• REQUIRED ACTION: Please extract the records from the line with "True or false: the" up to and including the line with "What is the difference between the maximum", and reproduce those lines word for word.

• TASK INPUTS:
*** Begin section ***

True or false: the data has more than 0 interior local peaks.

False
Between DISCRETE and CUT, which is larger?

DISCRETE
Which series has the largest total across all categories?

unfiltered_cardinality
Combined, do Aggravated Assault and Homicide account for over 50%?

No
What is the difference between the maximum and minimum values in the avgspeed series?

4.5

*** End section ***
*** Begin section ***

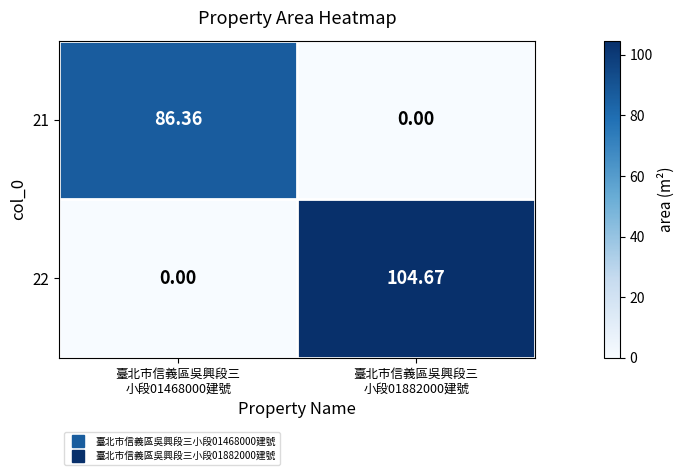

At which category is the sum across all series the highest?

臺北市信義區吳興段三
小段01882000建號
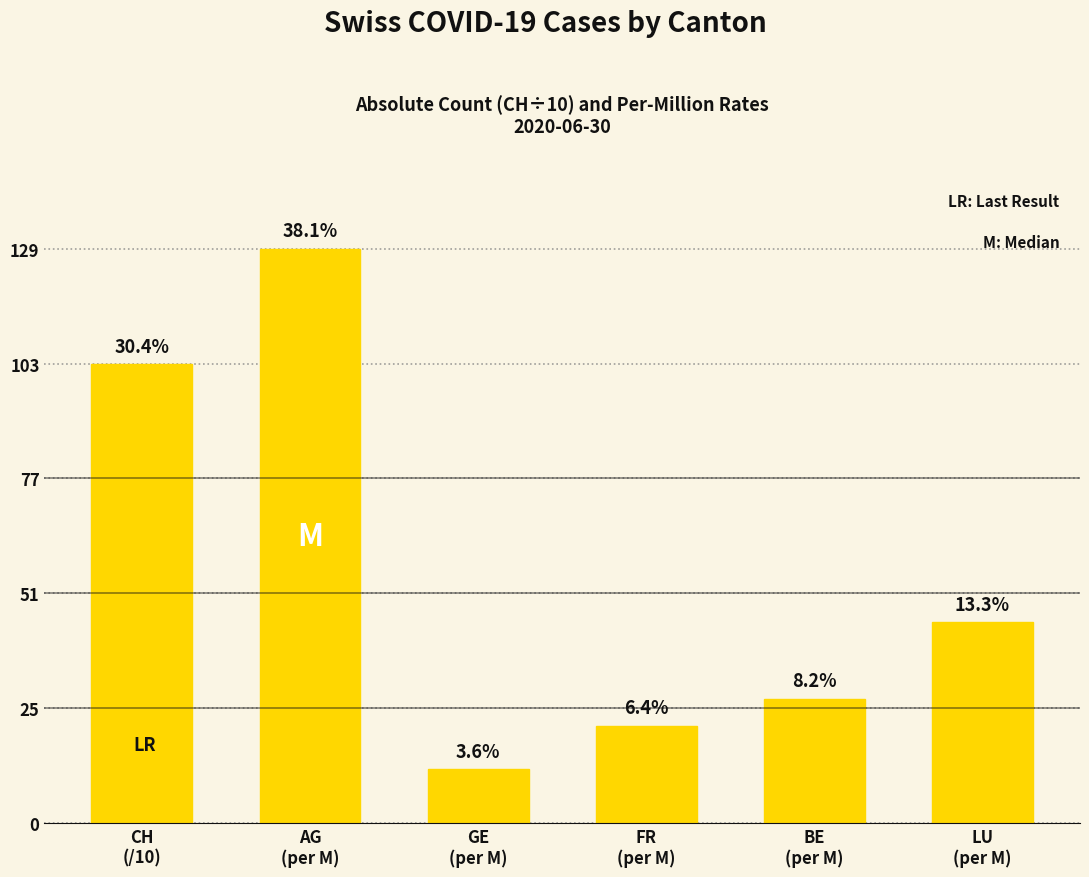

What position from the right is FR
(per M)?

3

*** End section ***
*** Begin section ***

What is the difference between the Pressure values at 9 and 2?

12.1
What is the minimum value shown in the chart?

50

*** End section ***

• PROBLEM SOLUTION:
True or false: the data has more than 0 interior local peaks.

False
Between DISCRETE and CUT, which is larger?

DISCRETE
Which series has the largest total across all categories?

unfiltered_cardinality
Combined, do Aggravated Assault and Homicide account for over 50%?

No
What is the difference between the maximum and minimum values in the avgspeed series?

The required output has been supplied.